Oral Probiotic Treatment for Uremia in a Porcine Model of Chronic Renal Failure
Lynn R. Willis*1, Rajash K. Handa1, Ryan F. Paterson2, Samuel C. Kim2, William W. Tinmouth2, B. Patel3, R. Dheer3, B. Pechenyak3, Pari Ranganathan3 and Natarajan Ranganathan*3.
1Department of Pharmacology and Toxicology, Indiana University School of Medicine; 2Methodist Institute for Kidney Stone Disease, Indianapolis, Indiana, and 3Kibow Biotech, Inc. Philadelphia, Pennsylvania.
Journal of the American Society of Nephrology 15: Oct 2004 pp. 700A SU-PO771
We have tested a novel oral treatment for uremia in a 5/6-nephrectomy model of chronic renal failure in miniature swine. Four male Gottingen minipigs were anesthetized and subjected to 5/6 nephrectomy (open flank incisions, unilateral nephrectomy and removal of both poles of the contralateral kidney). Baseline (pre-surgery) values for plasma creatinine (CR), BUN and hematocrit (hct) were: 0.64±SD 0.15 mg/dl, 6.5±3.2 mg/dl and 43.8±0.29%, respectively.

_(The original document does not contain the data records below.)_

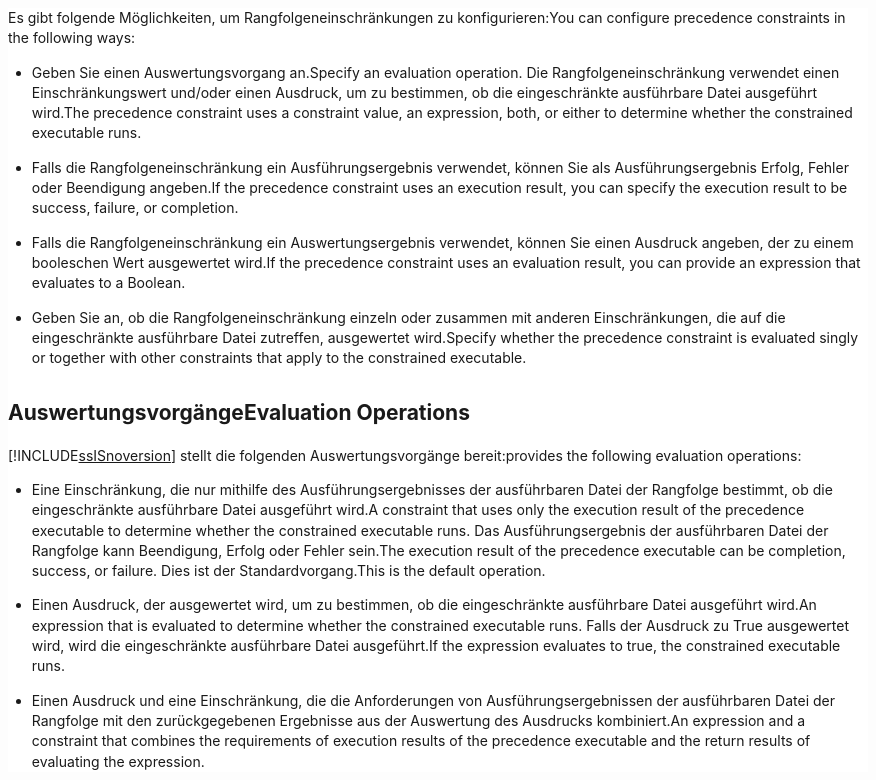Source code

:  <span data-ttu-id="d3639-120">Es gibt folgende Möglichkeiten, um Rangfolgeneinschränkungen zu konfigurieren:</span><span class="sxs-lookup"><span data-stu-id="d3639-120">You can configure precedence constraints in the following ways:</span></span>

-   <span data-ttu-id="d3639-121">Geben Sie einen Auswertungsvorgang an.</span><span class="sxs-lookup"><span data-stu-id="d3639-121">Specify an evaluation operation.</span></span> <span data-ttu-id="d3639-122">Die Rangfolgeneinschränkung verwendet einen Einschränkungswert und/oder einen Ausdruck, um zu bestimmen, ob die eingeschränkte ausführbare Datei ausgeführt wird.</span><span class="sxs-lookup"><span data-stu-id="d3639-122">The precedence constraint uses a constraint value, an expression, both, or either to determine whether the constrained executable runs.</span></span>

-   <span data-ttu-id="d3639-123">Falls die Rangfolgeneinschränkung ein Ausführungsergebnis verwendet, können Sie als Ausführungsergebnis Erfolg, Fehler oder Beendigung angeben.</span><span class="sxs-lookup"><span data-stu-id="d3639-123">If the precedence constraint uses an execution result, you can specify the execution result to be success, failure, or completion.</span></span>

-   <span data-ttu-id="d3639-124">Falls die Rangfolgeneinschränkung ein Auswertungsergebnis verwendet, können Sie einen Ausdruck angeben, der zu einem booleschen Wert ausgewertet wird.</span><span class="sxs-lookup"><span data-stu-id="d3639-124">If the precedence constraint uses an evaluation result, you can provide an expression that evaluates to a Boolean.</span></span>

-   <span data-ttu-id="d3639-125">Geben Sie an, ob die Rangfolgeneinschränkung einzeln oder zusammen mit anderen Einschränkungen, die auf die eingeschränkte ausführbare Datei zutreffen, ausgewertet wird.</span><span class="sxs-lookup"><span data-stu-id="d3639-125">Specify whether the precedence constraint is evaluated singly or together with other constraints that apply to the constrained executable.</span></span>

## <a name="evaluation-operations"></a><span data-ttu-id="d3639-126">Auswertungsvorgänge</span><span class="sxs-lookup"><span data-stu-id="d3639-126">Evaluation Operations</span></span>
 [!INCLUDE[ssISnoversion](../../../includes/ssisnoversion-md.md)] <span data-ttu-id="d3639-127">stellt die folgenden Auswertungsvorgänge bereit:</span><span class="sxs-lookup"><span data-stu-id="d3639-127">provides the following evaluation operations:</span></span>

-   <span data-ttu-id="d3639-128">Eine Einschränkung, die nur mithilfe des Ausführungsergebnisses der ausführbaren Datei der Rangfolge bestimmt, ob die eingeschränkte ausführbare Datei ausgeführt wird.</span><span class="sxs-lookup"><span data-stu-id="d3639-128">A constraint that uses only the execution result of the precedence executable to determine whether the constrained executable runs.</span></span> <span data-ttu-id="d3639-129">Das Ausführungsergebnis der ausführbaren Datei der Rangfolge kann Beendigung, Erfolg oder Fehler sein.</span><span class="sxs-lookup"><span data-stu-id="d3639-129">The execution result of the precedence executable can be completion, success, or failure.</span></span> <span data-ttu-id="d3639-130">Dies ist der Standardvorgang.</span><span class="sxs-lookup"><span data-stu-id="d3639-130">This is the default operation.</span></span>

-   <span data-ttu-id="d3639-131">Einen Ausdruck, der ausgewertet wird, um zu bestimmen, ob die eingeschränkte ausführbare Datei ausgeführt wird.</span><span class="sxs-lookup"><span data-stu-id="d3639-131">An expression that is evaluated to determine whether the constrained executable runs.</span></span> <span data-ttu-id="d3639-132">Falls der Ausdruck zu True ausgewertet wird, wird die eingeschränkte ausführbare Datei ausgeführt.</span><span class="sxs-lookup"><span data-stu-id="d3639-132">If the expression evaluates to true, the constrained executable runs.</span></span>

-   <span data-ttu-id="d3639-133">Einen Ausdruck und eine Einschränkung, die die Anforderungen von Ausführungsergebnissen der ausführbaren Datei der Rangfolge mit den zurückgegebenen Ergebnisse aus der Auswertung des Ausdrucks kombiniert.</span><span class="sxs-lookup"><span data-stu-id="d3639-133">An expression and a constraint that combines the requirements of execution results of the precedence executable and the return results of evaluating the expression.</span></span>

Three weeks later, these values were stable at Cr: 2.9±1.0 mg/dl, BUN: 53.4±22.2 mg/dl, and hct: 32.4±5.4%. Daily oral treatment with a gelatin-encapsulated formula of adsorbents and non-pathogenic bacteria for 3-4 weeks reduced Cr to 2.26±0.95 mg/dl (P<0.05). Cr had returned to baseline (2.84±1.23 mg/dl) within a month after stoppage of treatment. Neither BUN nor Hct were significantly affected during the treatment and post-treatment periods.On the last day of the protocol, the pigs were anesthetized and the remnant kidneys were perfused in situ and removed for weighing and histological analysis. The final mean weight of the remnants was 38.0±13.0 g, 3-fold greater than the mean estimated weight of the remnants immediately after surgery (13.8±4.39 g), and 53.1±11.2% of the pre-surgical total renal mass. Oral treatment with a probiotic formulation effectively and significantly reduced plasma creatinine concentration by 22.5±8.5% in a stable porcine model of chronic renal failure. Small sample size may have prevented detection of corresponding reductions in BUN and elevation of hematocrit. The model appears to hold promise for testing subsequent treatments for uremia.